Firefighters arriving at Binybara Camp on Sunday 13 Aug 2023

Nearly all the old growth trees survived but many trees and plants were affected making life harder for the animals living there to find food. Some animals were killed or badly injured by the fire. The possum below had to be put down – refer Darwin Wildlife Sanctuary.

Northern brushtail possum after the fire

Northern brown bandicoot in reasonable condition a few days after the fire.

Fires near the end of the dry season are generally much more intense and bad news. The mammals sheltering in tree hollows from the fire are more likely to die from radiant heat than contact with flames. Intense fires can also mean that the eucalypt trees (assuming they survive) will not flower for several years, the trees needing this time to recover.

The firefighters were able to stop the fire getting into the golf course due to a firebreak and a lot of hard work. The fire burnt over 50ha of the corridor including the “50m buffer” for the gouldian finch. Having some suitable firebreaks on the DHA land could have reduced the burned area.

Please ring 000 immediately if you see a fire at Lee Point, it’s probably arson – time is important. A high fire danger period is currently in place from 26 Jun-31 Oct.


4.0  Quiz

Q1. Identifying gum trees is challenging; flowers and fruit are a key feature in identifying different species. Match the images of the fruits and flowers to the listed trees below growing at Lee Point. Answers at the end.

    • Scarlet gum (Eucalyptus phoenicea)

    • Darwin stringybark (Eucalyptus tetradonda)

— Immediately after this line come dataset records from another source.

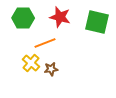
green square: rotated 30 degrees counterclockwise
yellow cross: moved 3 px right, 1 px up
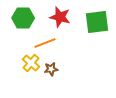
green square: rotated 20 degrees counterclockwise
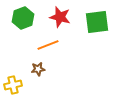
green hexagon: rotated 20 degrees counterclockwise
orange line: moved 3 px right, 2 px down
yellow cross: moved 18 px left, 22 px down; rotated 36 degrees clockwise
brown star: moved 13 px left
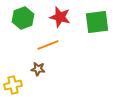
brown star: rotated 16 degrees clockwise
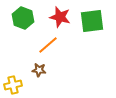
green hexagon: rotated 20 degrees counterclockwise
green square: moved 5 px left, 1 px up
orange line: rotated 20 degrees counterclockwise
brown star: moved 1 px right, 1 px down
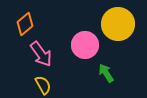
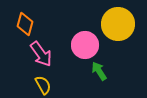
orange diamond: rotated 35 degrees counterclockwise
green arrow: moved 7 px left, 2 px up
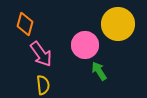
yellow semicircle: rotated 24 degrees clockwise
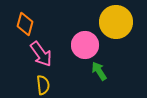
yellow circle: moved 2 px left, 2 px up
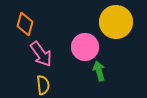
pink circle: moved 2 px down
green arrow: rotated 18 degrees clockwise
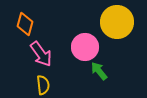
yellow circle: moved 1 px right
green arrow: rotated 24 degrees counterclockwise
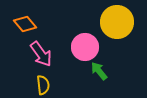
orange diamond: rotated 55 degrees counterclockwise
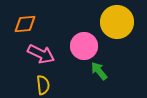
orange diamond: rotated 55 degrees counterclockwise
pink circle: moved 1 px left, 1 px up
pink arrow: rotated 28 degrees counterclockwise
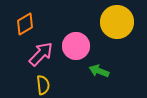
orange diamond: rotated 25 degrees counterclockwise
pink circle: moved 8 px left
pink arrow: rotated 72 degrees counterclockwise
green arrow: rotated 30 degrees counterclockwise
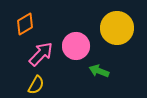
yellow circle: moved 6 px down
yellow semicircle: moved 7 px left; rotated 36 degrees clockwise
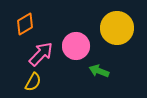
yellow semicircle: moved 3 px left, 3 px up
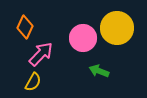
orange diamond: moved 3 px down; rotated 35 degrees counterclockwise
pink circle: moved 7 px right, 8 px up
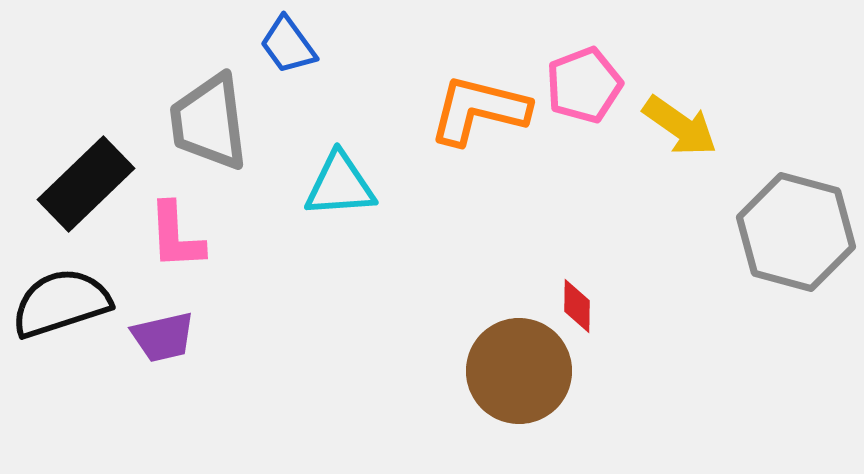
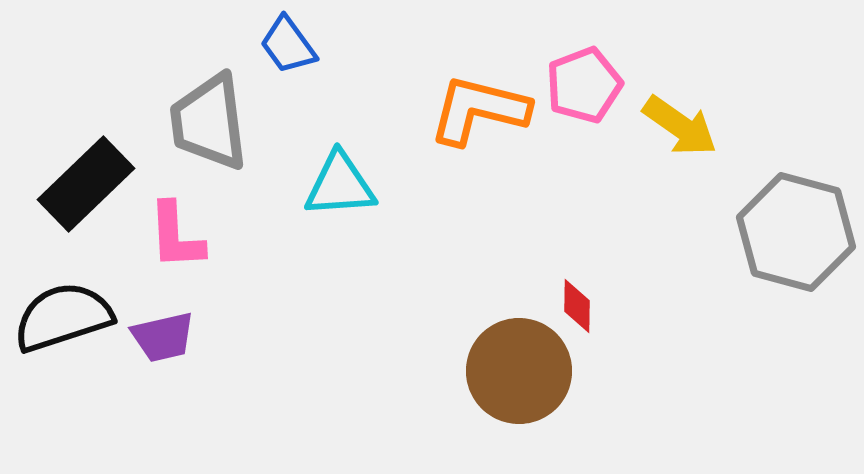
black semicircle: moved 2 px right, 14 px down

    • Long fruited bloodwood (Corymbia polycarpa)

    • Darwin woollybutt (Eucalyptus miniata)


5.0 Plants and wildlife


Jungle Huntsman spider (Heteropoda renibulbis).

Going on a walk with the NT Field Naturalists is a good way to find out more about spiders and lots of other wildlife.

Lemon-bellied flyrobin

Red-tailed black cockatoo (female) eating seeds from a long-fruited bloodwood.

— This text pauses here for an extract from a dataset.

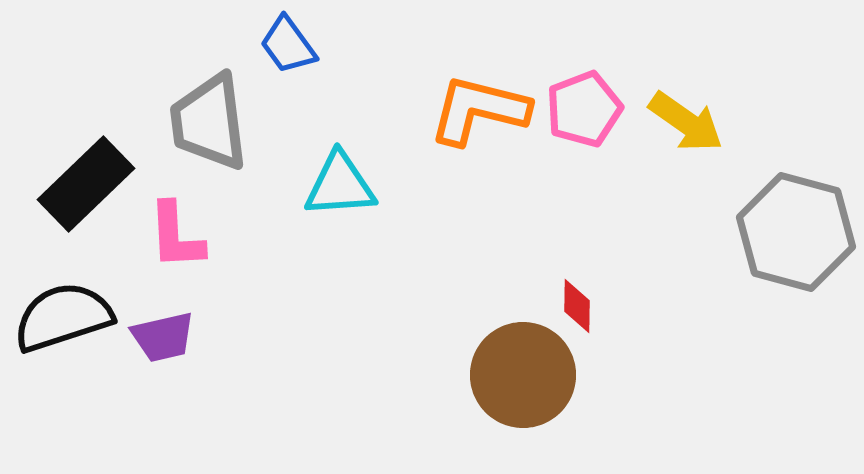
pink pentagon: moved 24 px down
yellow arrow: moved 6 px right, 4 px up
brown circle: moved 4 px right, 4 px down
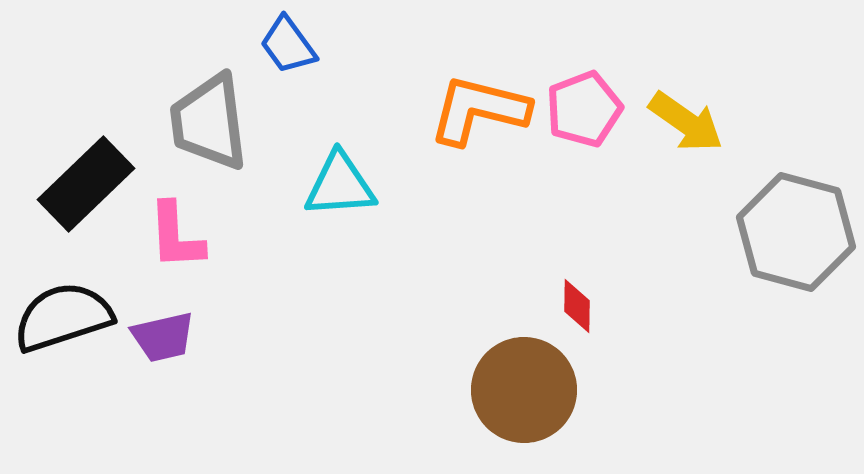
brown circle: moved 1 px right, 15 px down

Until next time enjoy the dry season at Lee Point (Binybara)


Answers to Quiz

Fruits are from these trees seen at Lee Point:
1. Long fruited bloodwood (Corymbia polycarpa)
2. Darwin woollybutt (Eucalyptus miniata)
3. Scarlet gum (Eucalyptus phoenicea)
4. Darwin stringybark (Eucalyptus tetradonda)

Image 1 is on the south of the dam, Image 2 is near the Lee Point Osprey Tower, Image 3 on the way to the dam, and Image 4 near the gate where the security guards currently sit.
Photos of the trees can be found on-line using their scientific names.